6. the task model construction method that the biological gene based on daily record according to claim 1 checks order, it is characterized in that, the model construction of QModel in step (3), (S+T) generating in receiving step (1) and (2), P, R is as triggering, according to the distribution character of queue in biological gene order-checking daily record, simulate and generate the queue number Q of this task, finally complete the structure of overall task model, generating of task has the submission time of task, the degree of parallelism of task, the working time of task, the queue number of task.

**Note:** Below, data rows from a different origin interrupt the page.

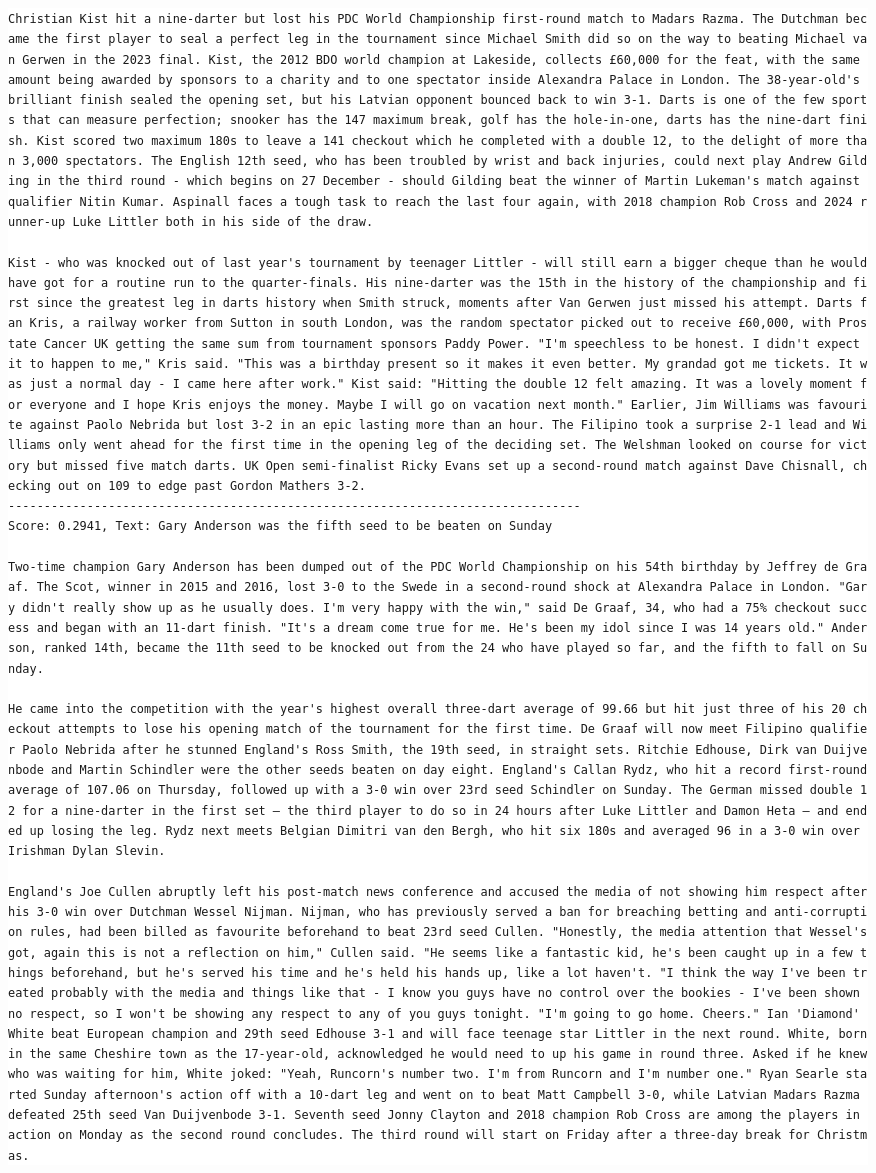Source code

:     
    Christian Kist hit a nine-darter but lost his PDC World Championship first-round match to Madars Razma. The Dutchman became the first player to seal a perfect leg in the tournament since Michael Smith did so on the way to beating Michael van Gerwen in the 2023 final. Kist, the 2012 BDO world champion at Lakeside, collects £60,000 for the feat, with the same amount being awarded by sponsors to a charity and to one spectator inside Alexandra Palace in London. The 38-year-old's brilliant finish sealed the opening set, but his Latvian opponent bounced back to win 3-1. Darts is one of the few sports that can measure perfection; snooker has the 147 maximum break, golf has the hole-in-one, darts has the nine-dart finish. Kist scored two maximum 180s to leave a 141 checkout which he completed with a double 12, to the delight of more than 3,000 spectators. The English 12th seed, who has been troubled by wrist and back injuries, could next play Andrew Gilding in the third round - which begins on 27 December - should Gilding beat the winner of Martin Lukeman's match against qualifier Nitin Kumar. Aspinall faces a tough task to reach the last four again, with 2018 champion Rob Cross and 2024 runner-up Luke Littler both in his side of the draw.
    
    Kist - who was knocked out of last year's tournament by teenager Littler - will still earn a bigger cheque than he would have got for a routine run to the quarter-finals. His nine-darter was the 15th in the history of the championship and first since the greatest leg in darts history when Smith struck, moments after Van Gerwen just missed his attempt. Darts fan Kris, a railway worker from Sutton in south London, was the random spectator picked out to receive £60,000, with Prostate Cancer UK getting the same sum from tournament sponsors Paddy Power. "I'm speechless to be honest. I didn't expect it to happen to me," Kris said. "This was a birthday present so it makes it even better. My grandad got me tickets. It was just a normal day - I came here after work." Kist said: "Hitting the double 12 felt amazing. It was a lovely moment for everyone and I hope Kris enjoys the money. Maybe I will go on vacation next month." Earlier, Jim Williams was favourite against Paolo Nebrida but lost 3-2 in an epic lasting more than an hour. The Filipino took a surprise 2-1 lead and Williams only went ahead for the first time in the opening leg of the deciding set. The Welshman looked on course for victory but missed five match darts. UK Open semi-finalist Ricky Evans set up a second-round match against Dave Chisnall, checking out on 109 to edge past Gordon Mathers 3-2.
    --------------------------------------------------------------------------------
    Score: 0.2941, Text: Gary Anderson was the fifth seed to be beaten on Sunday
    
    Two-time champion Gary Anderson has been dumped out of the PDC World Championship on his 54th birthday by Jeffrey de Graaf. The Scot, winner in 2015 and 2016, lost 3-0 to the Swede in a second-round shock at Alexandra Palace in London. "Gary didn't really show up as he usually does. I'm very happy with the win," said De Graaf, 34, who had a 75% checkout success and began with an 11-dart finish. "It's a dream come true for me. He's been my idol since I was 14 years old." Anderson, ranked 14th, became the 11th seed to be knocked out from the 24 who have played so far, and the fifth to fall on Sunday.
    
    He came into the competition with the year's highest overall three-dart average of 99.66 but hit just three of his 20 checkout attempts to lose his opening match of the tournament for the first time. De Graaf will now meet Filipino qualifier Paolo Nebrida after he stunned England's Ross Smith, the 19th seed, in straight sets. Ritchie Edhouse, Dirk van Duijvenbode and Martin Schindler were the other seeds beaten on day eight. England's Callan Rydz, who hit a record first-round average of 107.06 on Thursday, followed up with a 3-0 win over 23rd seed Schindler on Sunday. The German missed double 12 for a nine-darter in the first set – the third player to do so in 24 hours after Luke Littler and Damon Heta – and ended up losing the leg. Rydz next meets Belgian Dimitri van den Bergh, who hit six 180s and averaged 96 in a 3-0 win over Irishman Dylan Slevin.
    
    England's Joe Cullen abruptly left his post-match news conference and accused the media of not showing him respect after his 3-0 win over Dutchman Wessel Nijman. Nijman, who has previously served a ban for breaching betting and anti-corruption rules, had been billed as favourite beforehand to beat 23rd seed Cullen. "Honestly, the media attention that Wessel's got, again this is not a reflection on him," Cullen said. "He seems like a fantastic kid, he's been caught up in a few things beforehand, but he's served his time and he's held his hands up, like a lot haven't. "I think the way I've been treated probably with the media and things like that - I know you guys have no control over the bookies - I've been shown no respect, so I won't be showing any respect to any of you guys tonight. "I'm going to go home. Cheers." Ian 'Diamond' White beat European champion and 29th seed Edhouse 3-1 and will face teenage star Littler in the next round. White, born in the same Cheshire town as the 17-year-old, acknowledged he would need to up his game in round three. Asked if he knew who was waiting for him, White joked: "Yeah, Runcorn's number two. I'm from Runcorn and I'm number one." Ryan Searle started Sunday afternoon's action off with a 10-dart leg and went on to beat Matt Campbell 3-0, while Latvian Madars Razma defeated 25th seed Van Duijvenbode 3-1. Seventh seed Jonny Clayton and 2018 champion Rob Cross are among the players in action on Monday as the second round concludes. The third round will start on Friday after a three-day break for Christmas.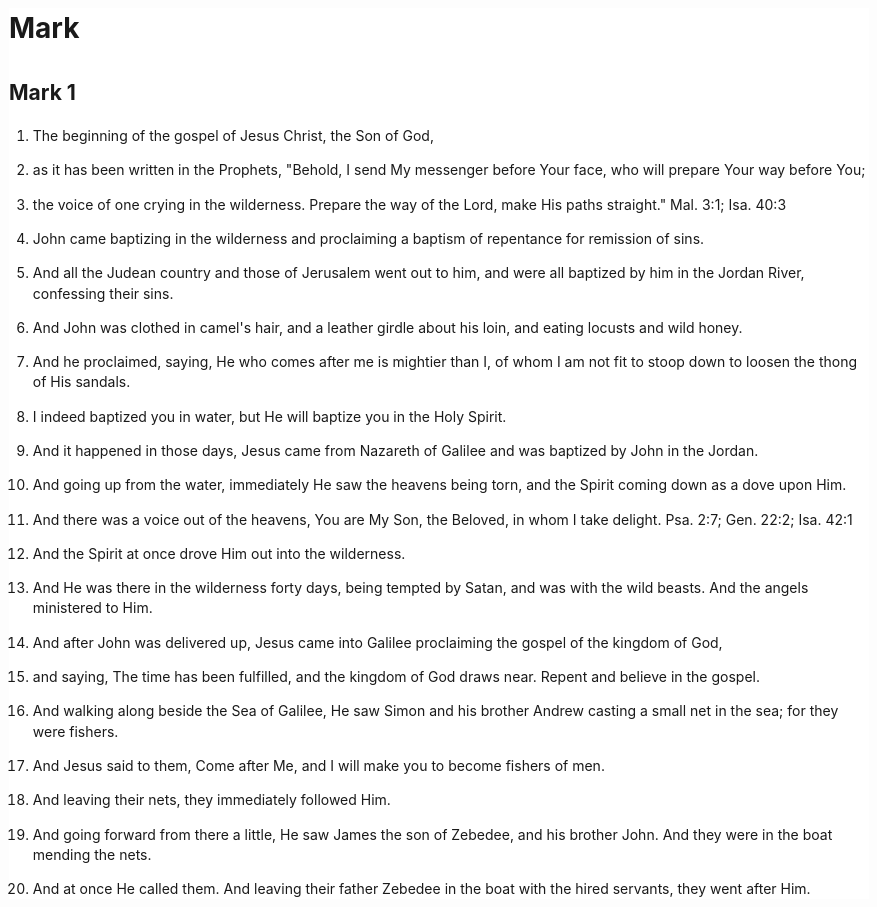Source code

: # Mark

## Mark 1

1. The beginning of the gospel of Jesus Christ, the Son of God,

2. as it has been written in the Prophets, "Behold, I send My messenger before Your face, who will prepare Your way before You;

3.  the voice of one crying in the wilderness. Prepare the way of the Lord, make His paths straight." Mal. 3:1; Isa. 40:3

4. John came baptizing in the wilderness and proclaiming a baptism of repentance for remission of sins.

5. And all the Judean country and those of Jerusalem went out to him, and were all baptized by him in the Jordan River, confessing their sins.

6. And John was clothed in camel's hair, and a leather girdle about his loin, and eating locusts and wild honey.

7. And he proclaimed, saying, He who comes after me is mightier than I, of whom I am not fit to stoop down to loosen the thong of His sandals.

8. I indeed baptized you in water, but He will baptize you in the Holy Spirit.   

9. And it happened in those days, Jesus came from Nazareth of Galilee and was baptized by John in the Jordan.

10. And going up from the water, immediately He saw the heavens being torn, and the Spirit coming down as a dove upon Him.

11. And there was a voice out of the heavens, You are My Son, the Beloved, in whom I take delight. Psa. 2:7; Gen. 22:2; Isa. 42:1

12. And the Spirit at once drove Him out into the wilderness.

13. And He was there in the wilderness forty days, being tempted by Satan, and was with the wild beasts. And the angels ministered to Him.   

14. And after John was delivered up, Jesus came into Galilee proclaiming the gospel of the kingdom of God,

15. and saying, The time has been fulfilled, and the kingdom of God draws near. Repent and believe in the gospel.

16. And walking along beside the Sea of Galilee, He saw Simon and his brother Andrew casting a small net in the sea; for they were fishers.

17. And Jesus said to them, Come after Me, and I will make you to become fishers of men.

18. And leaving their nets, they immediately followed Him.

19. And going forward from there a little, He saw James the son of Zebedee, and his brother John. And they were in the boat mending the nets.

20. And at once He called them. And leaving their father Zebedee in the boat with the hired servants, they went after Him.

7. the task model construction method that the biological gene based on daily record according to claim 6 checks order, is characterized in that the mathematic(al) representation of QModel:

$U_i~\left\{\begin{array}{cc}E\left({\stackrel{\&OverBar;}{U}}_i\right)& i\&Element;\mathrm{LOW}\\ N({\mathrm{\&mu;}}_i,{\mathrm{\&sigma;}}_i)& i\&Element;\mathrm{MIDDLE}\\ \mathrm{\&Gamma;}({\mathrm{\&alpha;}}_i,{\mathrm{\&beta;}}_i)& i\&Element;\mathrm{SUBHIGH}\\ B(0.2,1.0)& i\&Element;\mathrm{HIGH}\end{array}\right.$

${\stackrel{\&OverBar;}{M}}_i=\left\{\begin{array}{cc}{l}_i{U_i}^3+l_2{U_i}^2+l_3{U}_i+l_4& i\&Element;\mathrm{LOW}\\ m_1{U_i}^3+m_2{U_i}^2+m_3{U}_i+m_4& i\&Element;\mathrm{MIDDLE}\\ s_1{U_i}^3+s_2{U_i}^2+s_3{U}_i+s_4& i\&Element;\mathrm{SUBHIGH}\end{array}\right.$

${\stackrel{\&OverBar;}{M}}_i=\left\{\begin{array}{cc}{C}_{0.2}& U_i=0.2,i\&Element;\mathrm{HIGH}\\ C_{1.0}& U_i=1.0,i\&Element;\mathrm{HIGH}\end{array}\right.$

$M_i~E\left({\stackrel{\&OverBar;}{M}}_i\right),i\&Element;\mathrm{LOW}\&cup;\mathrm{MIDDLE}\&cup;\mathrm{SUBHIGH}\&cup;\mathrm{HIGH}$

Wherein, the meaning of parameters: LOW in above-mentioned four formula, MIDDLE, SUBHIGH, HIGH is the interval of dividing according to the size of the expectation value of the day task arrival number of each queue in biological gene order-checking daily record; N represents normal distribution, and B is binomial distribution, mainly for generating the queue utilization rate in HIGH interval; U _ithe queue utilization rate that represents queue i, queue utilization rate represents that queue has the number of days of task arrival and the ratio of total number of days;

represent that the day task of queue i arrives the expectation value of number; M _ithe day task that represents queue i reaches number; C _0.2and C _1.0for the day task of two different queue utilization rates in biological gene, to arrive the expectation value of number;

μ _i, σ _i, α _i, β _ican draw concrete numerical value by the biological gene daily record of checking order.